After a then-record drop of 11.7 points in March, the Fannie Mae Home Purchase Sentiment Index plummeted 17.8 points in April. The latest decrease brought the index to 63 compared to readings of 80.8 the month before and 88.3 in April 2019.

"The 17.8-point decrease reflected consumers' deepening concerns about both their incomes and the housing market. Attitudes about whether it's a good time to sell a home fell most sharply, dropping an additional 23 points this month," Doug Duncan, senior vice president and chief economist at Fannie Mae, said in a press release.

A net 53% of consumers expressed no concern of losing their job over the next 12 months, receding from 54% last month and 74% the year before. Relatedly, 21% reported significantly lower household income than in the past 12 months, compared to 11% in March.

Positive attitudes about current buying conditions only outweighed negative feelings by 2 percentage points. More drastically, only 29% said it was a good time to sell compared to 52% the month before and 43% the year before.

"Sellers are understandably reluctant to list homes right now. The lack of supply should provide support for prices. But elevated concerns over job loss and income declines are suppressing demand, and that is likely to last even after states begin to reopen," Curt Long, NAFCU chief economist and vice president of research, said in a statement.

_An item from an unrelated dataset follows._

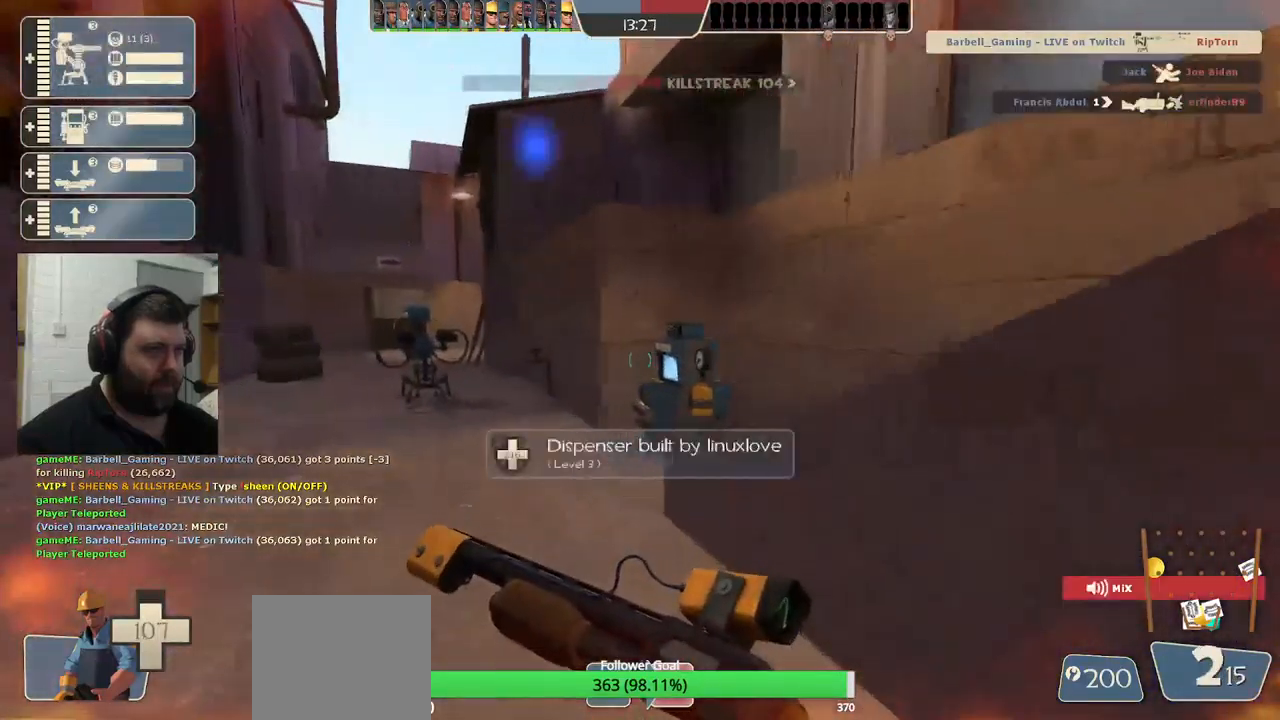
{"buttons": [], "left_stick": "up-right", "right_stick": "center", "events": [[467, "left_stick", "up-right"]]}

Of those surveyed who said April posed a disadvantageous time to sell, 52% credited unfavorable economic conditions and 7% attributed it to a difficult qualifying environment. An additional 5% said home prices were too low, aligning with the 2% drop in consumer expectations with regards to the home price growth rate over the next year. It was the lowest rate in survey history, according to Duncan.

"While consumers did grow more pessimistic in April about whether it’s a good time to buy a home, low mortgage rates remain a driver of purchase optimism," he said. "We expect that the much steeper decline in selling sentiment relative to buying sentiment will soften downward pressure on home prices."